--- Podany tekst ---

'''

Internauci o planach opodatkowania oszczędności
(inf. własna)
02.11.2001 | aktual.: 22.06.2002 14:29
Blisko 9 tys. osób wzięło do piątkowego popołudnia udział w ankiecie Wirtualnej Polski, dotyczącej podatku od odsetek z oszczędności. 51% internautów zadeklarowało, że jeśli taki podatek zostanie wprowadzony, wycofa z banku wszystkie oszczędności. 21% chce wycofać tylko część oszczędności, 28% twierdzi, że utrzyma swoje lokaty w bankach.
Dla wielu rozwiązaniem jest przeniesienie oszczędności do banku zagranicznego. Trzeba mieć nie po kolei w głowie żeby wymyślać temu podobne bzdety, jak ten nieszczęsny podatek. Doprowadzą do ruiny banki - pisze Quick.
Z kolei Grzes zastanawia się, jak fiskus zachowa się wobec kredytów: czy nasze opiekuńcze państwo dopłaci mi do tego, że to ja płacę odsetki??? A może w takim przypadku będę sobie mógł te odsetki odliczyć od podatku? Jeśli nie, to ja chrzanię taką sprawiedliwość.

'''

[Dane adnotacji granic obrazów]
'''

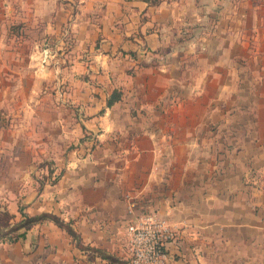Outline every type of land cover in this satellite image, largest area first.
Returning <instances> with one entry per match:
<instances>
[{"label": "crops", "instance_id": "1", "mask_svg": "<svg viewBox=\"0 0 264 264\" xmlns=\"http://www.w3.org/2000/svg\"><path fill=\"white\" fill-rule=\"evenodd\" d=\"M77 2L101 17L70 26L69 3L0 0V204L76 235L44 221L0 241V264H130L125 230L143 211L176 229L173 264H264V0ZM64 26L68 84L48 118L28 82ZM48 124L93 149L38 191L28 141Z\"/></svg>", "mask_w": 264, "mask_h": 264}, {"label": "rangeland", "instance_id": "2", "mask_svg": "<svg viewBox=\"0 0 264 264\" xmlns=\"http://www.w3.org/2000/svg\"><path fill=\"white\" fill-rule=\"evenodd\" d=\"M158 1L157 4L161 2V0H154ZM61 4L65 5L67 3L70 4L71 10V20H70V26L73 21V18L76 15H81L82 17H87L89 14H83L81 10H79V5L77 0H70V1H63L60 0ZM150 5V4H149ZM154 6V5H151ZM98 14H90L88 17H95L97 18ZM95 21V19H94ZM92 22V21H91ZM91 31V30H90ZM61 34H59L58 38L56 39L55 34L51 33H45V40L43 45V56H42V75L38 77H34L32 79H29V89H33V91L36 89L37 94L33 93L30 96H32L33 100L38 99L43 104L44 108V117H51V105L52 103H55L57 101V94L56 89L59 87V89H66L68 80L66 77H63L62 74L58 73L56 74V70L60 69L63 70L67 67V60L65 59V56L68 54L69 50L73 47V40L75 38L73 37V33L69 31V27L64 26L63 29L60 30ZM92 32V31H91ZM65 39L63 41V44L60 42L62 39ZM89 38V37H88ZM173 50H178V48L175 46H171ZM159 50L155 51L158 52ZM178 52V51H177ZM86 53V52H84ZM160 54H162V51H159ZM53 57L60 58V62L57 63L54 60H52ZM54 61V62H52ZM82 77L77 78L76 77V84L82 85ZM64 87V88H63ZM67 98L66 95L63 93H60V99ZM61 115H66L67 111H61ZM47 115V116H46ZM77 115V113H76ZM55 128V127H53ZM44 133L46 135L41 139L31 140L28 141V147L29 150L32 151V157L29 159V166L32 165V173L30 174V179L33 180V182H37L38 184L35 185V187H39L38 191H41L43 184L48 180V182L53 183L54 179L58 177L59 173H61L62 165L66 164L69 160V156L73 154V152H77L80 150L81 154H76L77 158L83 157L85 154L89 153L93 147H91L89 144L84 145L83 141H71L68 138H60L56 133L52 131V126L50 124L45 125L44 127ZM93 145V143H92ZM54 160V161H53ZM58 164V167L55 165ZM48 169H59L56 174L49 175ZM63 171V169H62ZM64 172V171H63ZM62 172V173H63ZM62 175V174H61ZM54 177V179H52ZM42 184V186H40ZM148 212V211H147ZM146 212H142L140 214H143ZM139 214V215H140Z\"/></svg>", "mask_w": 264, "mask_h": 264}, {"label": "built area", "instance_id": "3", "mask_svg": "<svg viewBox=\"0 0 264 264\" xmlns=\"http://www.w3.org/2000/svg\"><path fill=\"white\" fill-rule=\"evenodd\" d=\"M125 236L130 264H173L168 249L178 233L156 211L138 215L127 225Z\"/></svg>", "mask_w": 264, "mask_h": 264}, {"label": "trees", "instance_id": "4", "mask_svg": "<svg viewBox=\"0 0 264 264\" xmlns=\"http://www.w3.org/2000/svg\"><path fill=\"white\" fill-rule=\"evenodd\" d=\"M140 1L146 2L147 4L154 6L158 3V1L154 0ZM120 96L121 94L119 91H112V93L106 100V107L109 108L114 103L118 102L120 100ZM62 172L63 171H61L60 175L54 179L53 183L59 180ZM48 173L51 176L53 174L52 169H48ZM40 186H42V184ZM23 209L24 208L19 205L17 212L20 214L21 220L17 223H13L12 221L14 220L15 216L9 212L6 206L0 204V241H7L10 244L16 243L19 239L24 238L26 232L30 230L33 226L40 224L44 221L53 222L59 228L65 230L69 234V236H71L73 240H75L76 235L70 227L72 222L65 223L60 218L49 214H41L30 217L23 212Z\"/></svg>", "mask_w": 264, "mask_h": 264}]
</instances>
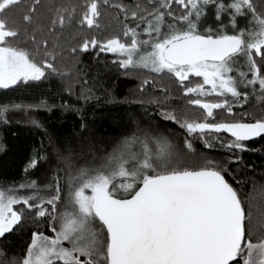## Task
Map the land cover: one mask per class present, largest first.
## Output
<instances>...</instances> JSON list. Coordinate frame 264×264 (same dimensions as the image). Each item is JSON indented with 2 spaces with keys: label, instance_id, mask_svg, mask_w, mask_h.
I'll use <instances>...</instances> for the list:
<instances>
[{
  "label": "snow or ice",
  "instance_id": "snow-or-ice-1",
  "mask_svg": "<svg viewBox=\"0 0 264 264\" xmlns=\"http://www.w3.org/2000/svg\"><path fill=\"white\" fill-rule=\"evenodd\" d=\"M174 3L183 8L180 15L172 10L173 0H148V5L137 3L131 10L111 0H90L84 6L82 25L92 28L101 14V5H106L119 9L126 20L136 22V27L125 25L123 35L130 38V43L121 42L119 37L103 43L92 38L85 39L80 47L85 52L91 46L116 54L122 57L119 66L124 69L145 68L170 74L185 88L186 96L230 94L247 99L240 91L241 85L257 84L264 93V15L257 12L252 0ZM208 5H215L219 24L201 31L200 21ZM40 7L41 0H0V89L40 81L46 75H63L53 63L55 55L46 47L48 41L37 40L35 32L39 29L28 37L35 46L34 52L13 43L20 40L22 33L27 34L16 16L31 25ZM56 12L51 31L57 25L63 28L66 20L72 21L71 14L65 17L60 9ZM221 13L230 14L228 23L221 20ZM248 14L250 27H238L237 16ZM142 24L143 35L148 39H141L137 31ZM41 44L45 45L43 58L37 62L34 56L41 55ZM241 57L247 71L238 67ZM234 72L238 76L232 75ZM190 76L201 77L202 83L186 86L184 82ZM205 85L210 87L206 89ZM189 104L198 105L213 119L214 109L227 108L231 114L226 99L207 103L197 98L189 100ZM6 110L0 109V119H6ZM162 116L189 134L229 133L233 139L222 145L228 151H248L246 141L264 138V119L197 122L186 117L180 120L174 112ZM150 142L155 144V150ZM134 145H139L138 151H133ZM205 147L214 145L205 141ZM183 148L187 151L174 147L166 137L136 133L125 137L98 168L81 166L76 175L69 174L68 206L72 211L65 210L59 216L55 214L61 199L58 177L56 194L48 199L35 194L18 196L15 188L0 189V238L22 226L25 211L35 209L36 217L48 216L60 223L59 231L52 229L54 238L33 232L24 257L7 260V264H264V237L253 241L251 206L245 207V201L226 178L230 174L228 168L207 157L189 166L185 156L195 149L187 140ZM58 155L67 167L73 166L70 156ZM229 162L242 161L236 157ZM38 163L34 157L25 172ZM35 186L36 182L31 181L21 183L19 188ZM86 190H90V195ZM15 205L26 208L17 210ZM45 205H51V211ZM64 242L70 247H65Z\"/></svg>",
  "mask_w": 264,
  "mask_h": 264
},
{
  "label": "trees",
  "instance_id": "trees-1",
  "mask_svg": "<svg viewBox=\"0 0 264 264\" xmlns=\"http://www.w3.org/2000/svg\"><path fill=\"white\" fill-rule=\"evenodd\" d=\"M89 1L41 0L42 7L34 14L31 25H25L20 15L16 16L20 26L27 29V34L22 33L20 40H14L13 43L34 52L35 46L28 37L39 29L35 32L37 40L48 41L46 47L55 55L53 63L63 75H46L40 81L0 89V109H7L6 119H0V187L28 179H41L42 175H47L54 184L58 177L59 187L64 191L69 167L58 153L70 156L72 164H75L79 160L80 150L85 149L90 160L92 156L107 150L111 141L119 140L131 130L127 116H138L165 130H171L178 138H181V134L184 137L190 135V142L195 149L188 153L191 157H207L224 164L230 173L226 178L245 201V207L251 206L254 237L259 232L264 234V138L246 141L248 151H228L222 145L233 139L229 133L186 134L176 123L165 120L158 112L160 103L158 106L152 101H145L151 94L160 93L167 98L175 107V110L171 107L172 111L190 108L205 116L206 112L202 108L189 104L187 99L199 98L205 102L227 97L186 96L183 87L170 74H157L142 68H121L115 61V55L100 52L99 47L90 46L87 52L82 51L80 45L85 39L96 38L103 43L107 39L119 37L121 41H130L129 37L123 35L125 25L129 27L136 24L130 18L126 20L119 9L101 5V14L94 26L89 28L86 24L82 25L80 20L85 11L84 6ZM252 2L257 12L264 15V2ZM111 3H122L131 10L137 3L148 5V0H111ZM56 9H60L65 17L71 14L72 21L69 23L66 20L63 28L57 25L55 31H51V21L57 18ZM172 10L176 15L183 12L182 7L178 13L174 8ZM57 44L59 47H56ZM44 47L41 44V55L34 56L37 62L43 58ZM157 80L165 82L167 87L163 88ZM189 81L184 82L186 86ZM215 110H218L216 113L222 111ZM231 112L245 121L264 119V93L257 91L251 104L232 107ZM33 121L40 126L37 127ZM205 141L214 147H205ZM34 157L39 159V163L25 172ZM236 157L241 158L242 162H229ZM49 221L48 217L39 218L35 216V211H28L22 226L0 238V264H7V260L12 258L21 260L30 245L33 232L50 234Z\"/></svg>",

'''

--- Zadanie 1 ---
Proszę wypisać z tekstu o podatku od odsetek fragment, który zaczyna się od słów zawierających "Z kolei Grzes", a kończy na "chrzanię taką sprawiedliwość.".
--- Zadanie 2 ---
Wymień wszystkie wartości procentowe podane w tekście o podatku od odsetek.

--- Poprawna odpowiedź 1 ---
Z kolei Grzes zastanawia się, jak fiskus zachowa się wobec kredytów: czy nasze opiekuńcze państwo dopłaci mi do tego, że to ja płacę odsetki??? A może w takim przypadku będę sobie mógł te odsetki odliczyć od podatku? Jeśli nie, to ja chrzanię taką sprawiedliwość.

--- Poprawna odpowiedź 2 ---
51%, 21%, 28%